## Task statement
Extend the project report on classifying telemarketing phone numbers, picking up right after its last sentence.

## Article
--
Project Report

CS 34/134 Machine Learning & Stat Analysis

Spring 2009

Learning to Classify Telemarketing Phone Numbers

Yiming Qi & Zhiyuan Zhang

Motivation

Almost every person has experienced the annoyance of telemarketing phone calls, which occur at inopportune times and repeat with high frequency. While persons can sign themselves up on the national Do Not Call Registry, which is a list of phone owners that telemarketers cannot legally call, there are several disadvantages to doing so: it is bothersome to sign up, the jurisdiction of the list is limited in scope, and block all telemarketing calls uniformly even if the person wanted some calls to come through. Moreover, many telemarketers call with spoofed numbers to trick caller ID owners and avoid legal telemarketing restrictions. Therefore, it will be useful to know whether an incoming phone call is going to be a telemarketing call before picking it up. With 10 billion possible phone numbers in the US and no obvious underlying pattern of those numbers, it is difficult to differentiate telemarketing phone numbers from unidentified phone numbers which might come from friends, family, or clients. One of the authors has had extensive personal experiences with undesirable telemarketing calls, and therefore we are enthusiastic about finding a solution to tackle this real-life problem.
--
## Data
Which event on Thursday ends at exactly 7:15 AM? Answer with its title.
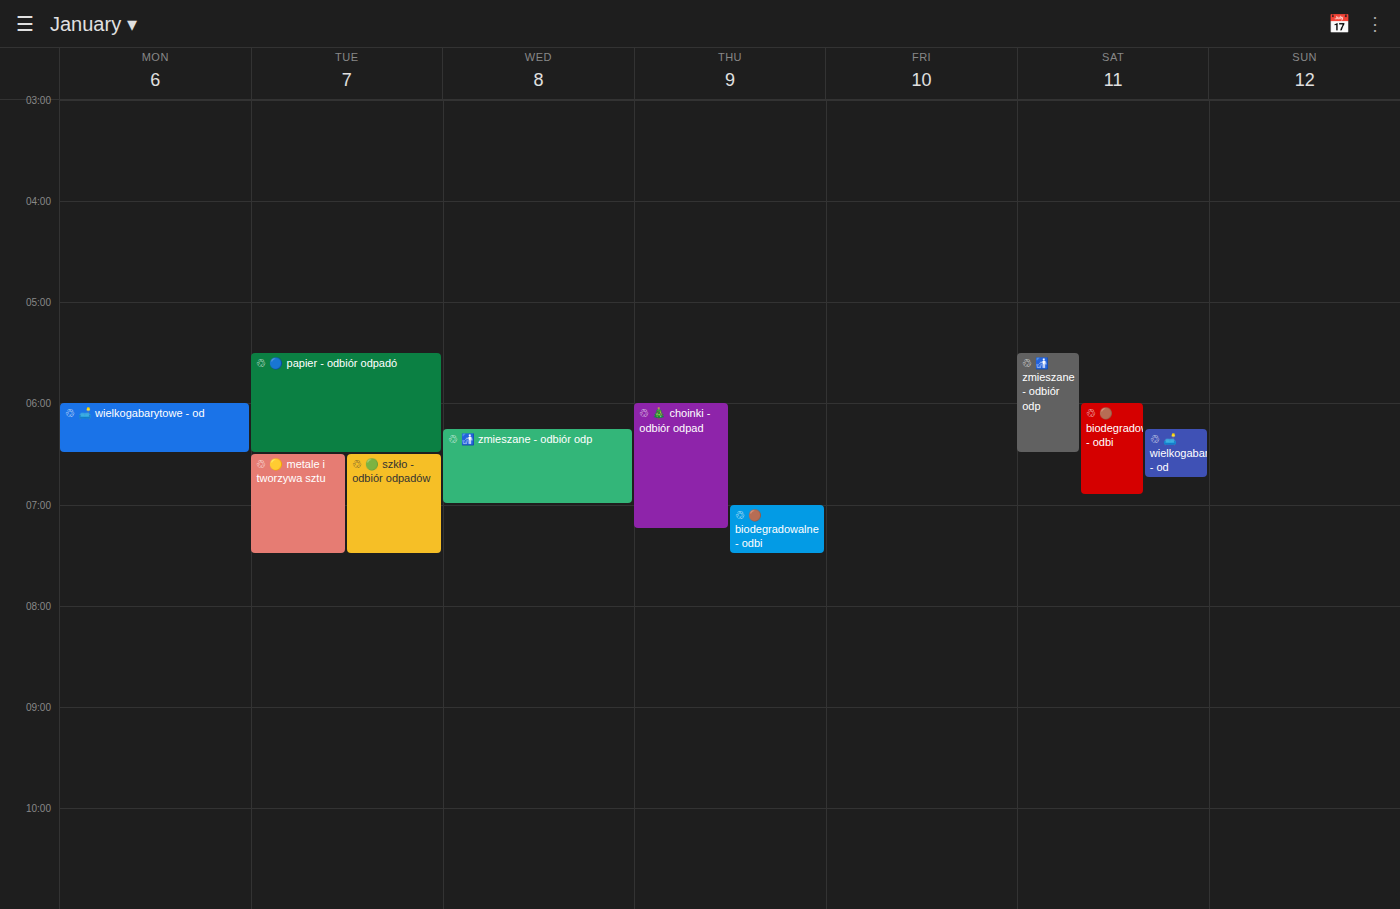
--
## The output
Goal

We will classify calls as "undesirable" (telemarketers, debt collectors, political canvassers, prank callers, and any other complained-about numbers) and "desirable" (everything else) given only the phone number.

Data

To obtain telephone numbers, we created a web crawler to html-scrape within the confines of two sites, www.callercomplaints.com and www.yellowpages.com, to obtain "bad" and "good" phone numbers from the sites respectively. Caller Complaints was completely scraped; we obtained 385,285 bad phone numbers from the site. Yellow Pages was not completely scraped; because the site is meant for use by service seekers it provides much extraneous info in addition to telephone numbers (such as business ratings and customer reviews), so the telephone number density was much lower for the yellow pages than it was for Caller Complaints. The Yellow Pages also contains the phone number of almost every registered business and person in the United States, so we did not expect to web-crawl the entire site. We stopped the crawler for the Yellow Pages to obtain 124,971 good telephone numbers. It should be noted that we parsed are fewer numbers from the Yellow Pages than from the Caller Complaints site, but those fewer numbers took a much longer time to obtain because the telephone number density was extremely low. In addition, the web crawler crawls links in non-deterministic order, which means that our telephone numbers come from a random distribution that we assume to be independently and identically distributed.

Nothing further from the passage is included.